I happened to be messing around with a demuxing program, and when I played the video stream I noticed that the player was entirely responsive, and the processors were barely even noticing it. But when i played the audio... boom. Incredibly sluggish response from QT Player, processors probably 2/3 of max. And there you have it.

Since MPEG1 layer 3 audio is fine (I think we'd have all noticed if that one wasn't ok), and an MP2 clip I tried worked well too, I guess it's just MPEG1, layer 1 audio that chokes QuickTime. Of all the things to cause problems... I guess if you encoded one with MP2 (or MP3, I suppose) audio it'd work ok.

Funny, because I now vaguely remember that classic QuickTime used to have problems with sluggish response on MP2 (not MP1) audio way back before it even supported MP3. I wonder if this is some vaguely related bug cropping up years later, or just a coincidence.

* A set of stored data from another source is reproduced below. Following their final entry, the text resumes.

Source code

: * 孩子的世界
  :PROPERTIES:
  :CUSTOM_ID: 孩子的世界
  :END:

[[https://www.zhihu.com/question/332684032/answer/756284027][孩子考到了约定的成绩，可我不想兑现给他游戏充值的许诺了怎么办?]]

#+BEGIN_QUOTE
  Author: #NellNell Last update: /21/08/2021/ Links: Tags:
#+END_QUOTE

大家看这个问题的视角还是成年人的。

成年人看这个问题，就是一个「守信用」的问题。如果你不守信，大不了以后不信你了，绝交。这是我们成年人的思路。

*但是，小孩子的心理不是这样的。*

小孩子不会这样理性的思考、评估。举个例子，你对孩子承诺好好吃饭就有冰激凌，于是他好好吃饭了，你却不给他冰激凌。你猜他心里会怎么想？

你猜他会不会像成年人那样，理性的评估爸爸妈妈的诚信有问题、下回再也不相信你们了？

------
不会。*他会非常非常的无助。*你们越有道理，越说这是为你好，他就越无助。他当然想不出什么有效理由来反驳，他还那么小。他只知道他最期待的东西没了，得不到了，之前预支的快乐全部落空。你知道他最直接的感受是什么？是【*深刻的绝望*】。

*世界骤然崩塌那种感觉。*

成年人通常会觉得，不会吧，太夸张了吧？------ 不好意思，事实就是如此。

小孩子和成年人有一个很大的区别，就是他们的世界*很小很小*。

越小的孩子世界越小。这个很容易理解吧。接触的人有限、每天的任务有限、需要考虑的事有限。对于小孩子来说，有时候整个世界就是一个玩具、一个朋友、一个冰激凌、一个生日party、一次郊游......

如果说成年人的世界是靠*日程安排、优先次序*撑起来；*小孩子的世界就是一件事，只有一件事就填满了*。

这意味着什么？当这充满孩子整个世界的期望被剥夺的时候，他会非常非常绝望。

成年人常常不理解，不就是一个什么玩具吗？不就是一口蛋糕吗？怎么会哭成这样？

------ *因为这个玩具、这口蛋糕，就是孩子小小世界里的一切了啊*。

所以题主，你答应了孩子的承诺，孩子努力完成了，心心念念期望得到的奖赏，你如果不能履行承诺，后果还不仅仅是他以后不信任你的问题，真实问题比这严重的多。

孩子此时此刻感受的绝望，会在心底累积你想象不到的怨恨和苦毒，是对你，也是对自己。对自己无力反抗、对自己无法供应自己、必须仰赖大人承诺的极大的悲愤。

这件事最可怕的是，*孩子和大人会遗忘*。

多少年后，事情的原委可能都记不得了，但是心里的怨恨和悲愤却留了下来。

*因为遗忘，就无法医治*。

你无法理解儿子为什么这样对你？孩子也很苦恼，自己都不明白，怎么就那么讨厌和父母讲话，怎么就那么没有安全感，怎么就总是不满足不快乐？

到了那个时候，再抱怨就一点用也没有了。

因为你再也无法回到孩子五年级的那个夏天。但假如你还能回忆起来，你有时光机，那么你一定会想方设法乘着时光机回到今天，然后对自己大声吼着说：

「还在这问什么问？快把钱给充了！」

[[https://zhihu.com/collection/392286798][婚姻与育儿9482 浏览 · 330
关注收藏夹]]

Anyway, I just had to tell SOMEBODY about my little discovery.
 
I'm on a B&W G3/450, and my only complaint with Quicktime is when playing some MPEG files. I can't drag the window or control the volume without clicking and holding for several seconds and even then it's choppy. Native Quicktime (.mov) files play flawlessly and I can drag them around fine. Even DivX and my hacked DVD player work better than MPEG files. Just odd.
 
Originally posted by vertigo
I'm on a B&W G3/450, and my only complaint with Quicktime is when playing some MPEG files. I can't drag the window or control the volume without clicking and holding for several seconds and even then it's choppy. Native Quicktime (.mov) files play flawlessly and I can drag them around fine. Even DivX and my hacked DVD player work better than MPEG files. Just odd.
That, vertigo, is exactly the bug we've been talking about for the past dozen or so posts. Although there are some complaints about overall speed, the only real problem is a bug in the MPEG decoder that causes it to suck up way more processor power than it should need, and that's why the windows drag terribly when an MPEG clip is playing.